• Work to be completed
Select every line in the listing below that contains the word "pacjentów", and copy each of those lines.

Source information Block Start

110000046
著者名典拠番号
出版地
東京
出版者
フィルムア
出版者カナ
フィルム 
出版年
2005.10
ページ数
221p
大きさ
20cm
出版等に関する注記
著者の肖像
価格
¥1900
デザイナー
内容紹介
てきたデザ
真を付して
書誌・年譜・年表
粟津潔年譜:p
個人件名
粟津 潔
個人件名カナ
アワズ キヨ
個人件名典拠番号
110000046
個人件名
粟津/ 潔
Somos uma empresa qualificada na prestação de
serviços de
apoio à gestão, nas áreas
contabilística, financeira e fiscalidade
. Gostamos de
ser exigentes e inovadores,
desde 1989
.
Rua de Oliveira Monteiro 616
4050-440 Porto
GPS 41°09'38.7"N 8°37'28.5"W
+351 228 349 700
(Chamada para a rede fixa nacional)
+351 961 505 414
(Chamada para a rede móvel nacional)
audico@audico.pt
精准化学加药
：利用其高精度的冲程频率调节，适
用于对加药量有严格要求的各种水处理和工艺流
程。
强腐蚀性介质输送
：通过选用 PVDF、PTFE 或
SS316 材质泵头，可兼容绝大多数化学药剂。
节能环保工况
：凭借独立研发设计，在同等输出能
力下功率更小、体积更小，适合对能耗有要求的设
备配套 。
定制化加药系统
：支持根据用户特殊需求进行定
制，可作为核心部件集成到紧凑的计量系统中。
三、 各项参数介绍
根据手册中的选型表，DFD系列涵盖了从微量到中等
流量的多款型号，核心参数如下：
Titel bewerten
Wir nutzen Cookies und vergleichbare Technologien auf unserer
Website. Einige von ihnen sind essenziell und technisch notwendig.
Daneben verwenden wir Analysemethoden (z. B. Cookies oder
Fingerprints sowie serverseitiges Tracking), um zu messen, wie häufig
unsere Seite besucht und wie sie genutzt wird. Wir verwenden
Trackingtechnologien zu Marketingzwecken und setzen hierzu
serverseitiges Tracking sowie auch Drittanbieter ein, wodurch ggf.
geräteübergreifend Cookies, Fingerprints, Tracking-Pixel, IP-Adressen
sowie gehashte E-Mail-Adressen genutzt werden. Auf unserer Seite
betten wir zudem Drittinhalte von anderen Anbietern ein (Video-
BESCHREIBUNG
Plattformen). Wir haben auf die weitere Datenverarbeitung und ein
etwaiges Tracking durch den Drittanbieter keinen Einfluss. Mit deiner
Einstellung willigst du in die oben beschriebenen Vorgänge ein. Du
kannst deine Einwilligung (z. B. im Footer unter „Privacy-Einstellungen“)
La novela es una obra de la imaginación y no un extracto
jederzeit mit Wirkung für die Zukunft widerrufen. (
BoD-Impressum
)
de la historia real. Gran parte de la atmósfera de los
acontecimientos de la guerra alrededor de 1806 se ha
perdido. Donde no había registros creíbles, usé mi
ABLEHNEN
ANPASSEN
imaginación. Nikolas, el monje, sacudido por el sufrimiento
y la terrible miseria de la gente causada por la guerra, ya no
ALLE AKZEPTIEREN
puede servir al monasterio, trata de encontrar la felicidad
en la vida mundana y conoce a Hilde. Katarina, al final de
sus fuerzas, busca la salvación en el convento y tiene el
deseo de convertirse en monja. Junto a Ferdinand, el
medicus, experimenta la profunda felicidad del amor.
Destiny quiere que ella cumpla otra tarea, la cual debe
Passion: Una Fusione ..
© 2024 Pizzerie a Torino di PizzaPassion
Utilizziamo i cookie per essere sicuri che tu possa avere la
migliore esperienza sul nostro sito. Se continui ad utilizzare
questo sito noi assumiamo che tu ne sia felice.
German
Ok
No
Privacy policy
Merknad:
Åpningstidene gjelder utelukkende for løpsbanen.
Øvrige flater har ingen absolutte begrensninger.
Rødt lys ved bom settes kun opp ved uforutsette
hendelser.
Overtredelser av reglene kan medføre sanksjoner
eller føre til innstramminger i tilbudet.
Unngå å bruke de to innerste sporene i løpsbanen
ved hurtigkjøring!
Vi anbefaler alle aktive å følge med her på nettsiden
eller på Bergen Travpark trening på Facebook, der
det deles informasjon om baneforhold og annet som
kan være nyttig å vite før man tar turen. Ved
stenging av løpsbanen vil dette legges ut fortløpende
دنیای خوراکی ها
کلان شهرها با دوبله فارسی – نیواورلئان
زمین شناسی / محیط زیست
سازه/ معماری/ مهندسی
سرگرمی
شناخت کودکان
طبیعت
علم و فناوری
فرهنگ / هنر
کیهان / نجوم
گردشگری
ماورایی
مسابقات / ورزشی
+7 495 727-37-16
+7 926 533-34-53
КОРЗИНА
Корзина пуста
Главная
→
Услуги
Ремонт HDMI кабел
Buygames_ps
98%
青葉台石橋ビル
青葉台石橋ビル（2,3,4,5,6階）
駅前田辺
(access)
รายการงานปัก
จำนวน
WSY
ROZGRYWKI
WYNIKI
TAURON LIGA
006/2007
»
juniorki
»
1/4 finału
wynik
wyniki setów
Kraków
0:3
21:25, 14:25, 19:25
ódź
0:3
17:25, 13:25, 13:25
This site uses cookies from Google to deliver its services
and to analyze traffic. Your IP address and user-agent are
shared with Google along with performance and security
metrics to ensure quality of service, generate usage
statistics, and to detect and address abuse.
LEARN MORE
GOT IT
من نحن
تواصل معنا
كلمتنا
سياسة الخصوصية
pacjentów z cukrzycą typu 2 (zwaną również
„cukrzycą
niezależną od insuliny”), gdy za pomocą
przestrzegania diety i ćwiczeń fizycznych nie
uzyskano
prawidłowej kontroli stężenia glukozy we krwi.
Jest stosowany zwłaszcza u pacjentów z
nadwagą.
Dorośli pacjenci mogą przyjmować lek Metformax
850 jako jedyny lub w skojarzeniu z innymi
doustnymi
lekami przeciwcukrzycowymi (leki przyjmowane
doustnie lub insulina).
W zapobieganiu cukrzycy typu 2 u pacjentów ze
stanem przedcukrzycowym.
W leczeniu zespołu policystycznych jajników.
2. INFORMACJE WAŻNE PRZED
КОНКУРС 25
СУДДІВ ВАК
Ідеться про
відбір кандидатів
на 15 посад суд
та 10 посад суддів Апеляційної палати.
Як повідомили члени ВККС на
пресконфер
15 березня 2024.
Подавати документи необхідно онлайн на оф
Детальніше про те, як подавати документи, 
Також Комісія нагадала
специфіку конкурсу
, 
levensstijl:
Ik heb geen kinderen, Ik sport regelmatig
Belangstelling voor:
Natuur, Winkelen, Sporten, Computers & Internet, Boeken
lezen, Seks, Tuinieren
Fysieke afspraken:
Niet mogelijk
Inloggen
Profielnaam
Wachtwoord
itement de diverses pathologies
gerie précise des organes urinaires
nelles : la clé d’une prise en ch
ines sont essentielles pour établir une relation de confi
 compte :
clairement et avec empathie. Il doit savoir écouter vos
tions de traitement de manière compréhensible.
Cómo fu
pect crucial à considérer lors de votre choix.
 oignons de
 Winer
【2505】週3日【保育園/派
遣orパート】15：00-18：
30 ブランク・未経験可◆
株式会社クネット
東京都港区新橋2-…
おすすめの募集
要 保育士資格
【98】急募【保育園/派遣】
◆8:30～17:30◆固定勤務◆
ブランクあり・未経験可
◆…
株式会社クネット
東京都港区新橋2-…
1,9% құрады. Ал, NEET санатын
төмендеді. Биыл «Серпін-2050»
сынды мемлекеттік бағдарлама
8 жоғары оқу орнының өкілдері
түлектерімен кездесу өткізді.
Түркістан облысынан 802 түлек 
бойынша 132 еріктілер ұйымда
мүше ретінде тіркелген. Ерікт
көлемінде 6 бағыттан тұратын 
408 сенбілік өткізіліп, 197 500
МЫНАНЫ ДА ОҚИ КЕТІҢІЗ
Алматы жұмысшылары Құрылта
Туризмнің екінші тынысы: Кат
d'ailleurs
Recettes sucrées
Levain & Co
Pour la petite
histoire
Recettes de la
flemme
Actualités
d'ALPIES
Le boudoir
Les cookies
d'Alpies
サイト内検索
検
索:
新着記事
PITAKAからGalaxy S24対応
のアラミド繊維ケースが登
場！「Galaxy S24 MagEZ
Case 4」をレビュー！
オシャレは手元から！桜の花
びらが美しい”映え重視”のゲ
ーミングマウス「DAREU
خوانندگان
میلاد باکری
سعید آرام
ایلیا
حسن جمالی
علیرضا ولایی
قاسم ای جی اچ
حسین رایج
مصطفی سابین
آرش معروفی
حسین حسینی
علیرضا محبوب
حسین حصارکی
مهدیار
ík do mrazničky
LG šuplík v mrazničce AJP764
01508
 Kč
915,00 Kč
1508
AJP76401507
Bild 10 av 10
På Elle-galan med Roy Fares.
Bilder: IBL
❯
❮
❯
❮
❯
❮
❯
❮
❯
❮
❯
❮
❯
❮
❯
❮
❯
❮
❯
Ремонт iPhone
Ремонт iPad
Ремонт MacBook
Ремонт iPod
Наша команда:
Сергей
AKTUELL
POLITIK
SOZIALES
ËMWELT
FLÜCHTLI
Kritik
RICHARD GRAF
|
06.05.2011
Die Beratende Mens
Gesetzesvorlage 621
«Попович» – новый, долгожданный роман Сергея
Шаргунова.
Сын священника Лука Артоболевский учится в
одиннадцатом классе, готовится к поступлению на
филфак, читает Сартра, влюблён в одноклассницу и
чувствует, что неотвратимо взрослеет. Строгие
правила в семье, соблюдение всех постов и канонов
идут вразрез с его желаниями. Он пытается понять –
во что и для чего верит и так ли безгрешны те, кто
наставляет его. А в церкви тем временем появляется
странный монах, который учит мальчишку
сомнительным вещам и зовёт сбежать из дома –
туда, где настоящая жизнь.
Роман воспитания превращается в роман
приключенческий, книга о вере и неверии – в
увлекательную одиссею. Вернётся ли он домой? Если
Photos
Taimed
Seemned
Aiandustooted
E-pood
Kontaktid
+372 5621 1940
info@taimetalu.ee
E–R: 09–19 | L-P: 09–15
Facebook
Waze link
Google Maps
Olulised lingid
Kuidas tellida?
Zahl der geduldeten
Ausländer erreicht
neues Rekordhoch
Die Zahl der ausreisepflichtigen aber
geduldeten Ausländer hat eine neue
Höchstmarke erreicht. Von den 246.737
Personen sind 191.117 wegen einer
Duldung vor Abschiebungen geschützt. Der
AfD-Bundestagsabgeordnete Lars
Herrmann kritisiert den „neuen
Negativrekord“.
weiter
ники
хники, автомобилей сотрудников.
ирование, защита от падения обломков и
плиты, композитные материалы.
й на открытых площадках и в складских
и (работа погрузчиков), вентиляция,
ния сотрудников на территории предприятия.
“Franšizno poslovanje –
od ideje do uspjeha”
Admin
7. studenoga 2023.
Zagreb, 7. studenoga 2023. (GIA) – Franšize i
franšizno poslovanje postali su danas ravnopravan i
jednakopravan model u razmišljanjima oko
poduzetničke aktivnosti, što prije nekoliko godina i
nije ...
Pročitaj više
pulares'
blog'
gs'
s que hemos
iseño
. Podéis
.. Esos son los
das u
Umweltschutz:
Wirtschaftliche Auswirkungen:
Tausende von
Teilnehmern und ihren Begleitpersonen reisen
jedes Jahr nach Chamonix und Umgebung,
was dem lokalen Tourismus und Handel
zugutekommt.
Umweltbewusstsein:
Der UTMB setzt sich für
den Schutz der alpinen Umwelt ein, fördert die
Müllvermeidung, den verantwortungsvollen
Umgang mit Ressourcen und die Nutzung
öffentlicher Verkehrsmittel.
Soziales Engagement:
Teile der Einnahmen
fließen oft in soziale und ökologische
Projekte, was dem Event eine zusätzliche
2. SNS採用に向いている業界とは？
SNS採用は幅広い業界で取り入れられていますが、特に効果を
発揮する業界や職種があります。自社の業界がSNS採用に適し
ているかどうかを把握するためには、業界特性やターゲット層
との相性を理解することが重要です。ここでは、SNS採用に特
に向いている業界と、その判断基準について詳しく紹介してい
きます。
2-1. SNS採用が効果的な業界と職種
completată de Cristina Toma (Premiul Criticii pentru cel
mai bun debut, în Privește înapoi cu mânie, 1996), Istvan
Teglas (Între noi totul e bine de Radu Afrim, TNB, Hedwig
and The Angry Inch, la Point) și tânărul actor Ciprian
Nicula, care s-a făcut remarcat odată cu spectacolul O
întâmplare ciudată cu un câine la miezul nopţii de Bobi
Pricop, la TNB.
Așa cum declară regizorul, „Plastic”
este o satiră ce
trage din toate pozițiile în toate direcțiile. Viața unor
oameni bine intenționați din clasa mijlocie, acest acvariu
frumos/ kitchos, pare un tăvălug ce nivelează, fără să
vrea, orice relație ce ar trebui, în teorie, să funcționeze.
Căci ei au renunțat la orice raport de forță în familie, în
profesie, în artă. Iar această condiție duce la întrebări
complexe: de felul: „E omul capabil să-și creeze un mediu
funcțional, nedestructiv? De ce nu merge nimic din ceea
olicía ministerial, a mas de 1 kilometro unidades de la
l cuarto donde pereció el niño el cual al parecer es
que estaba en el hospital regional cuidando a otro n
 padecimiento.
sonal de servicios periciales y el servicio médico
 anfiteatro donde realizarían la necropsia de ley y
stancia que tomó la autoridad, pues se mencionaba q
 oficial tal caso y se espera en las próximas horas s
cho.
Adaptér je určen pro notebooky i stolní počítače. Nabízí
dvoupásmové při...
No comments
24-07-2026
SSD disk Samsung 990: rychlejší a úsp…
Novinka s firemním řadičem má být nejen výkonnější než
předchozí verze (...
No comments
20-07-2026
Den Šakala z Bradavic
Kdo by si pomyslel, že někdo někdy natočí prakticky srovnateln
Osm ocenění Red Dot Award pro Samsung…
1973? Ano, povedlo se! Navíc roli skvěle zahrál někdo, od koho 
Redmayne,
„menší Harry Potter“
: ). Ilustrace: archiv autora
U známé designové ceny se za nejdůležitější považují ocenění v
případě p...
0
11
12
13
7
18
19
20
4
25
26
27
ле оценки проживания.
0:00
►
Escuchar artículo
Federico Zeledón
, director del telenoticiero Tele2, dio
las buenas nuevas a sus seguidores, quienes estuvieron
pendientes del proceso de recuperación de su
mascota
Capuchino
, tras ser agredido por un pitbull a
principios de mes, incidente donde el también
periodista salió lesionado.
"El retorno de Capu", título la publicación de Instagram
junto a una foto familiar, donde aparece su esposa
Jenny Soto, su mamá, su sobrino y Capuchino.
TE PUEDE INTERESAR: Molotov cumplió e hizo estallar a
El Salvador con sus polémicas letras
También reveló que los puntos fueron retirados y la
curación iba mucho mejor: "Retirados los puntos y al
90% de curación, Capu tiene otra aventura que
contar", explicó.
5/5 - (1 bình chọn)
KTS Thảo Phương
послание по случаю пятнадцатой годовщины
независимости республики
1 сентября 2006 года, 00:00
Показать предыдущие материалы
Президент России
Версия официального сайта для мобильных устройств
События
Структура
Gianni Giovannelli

Source information Block End

• Exercise response
pacjentów z cukrzycą typu 2 (zwaną również
Jest stosowany zwłaszcza u pacjentów z
W zapobieganiu cukrzycy typu 2 u pacjentów ze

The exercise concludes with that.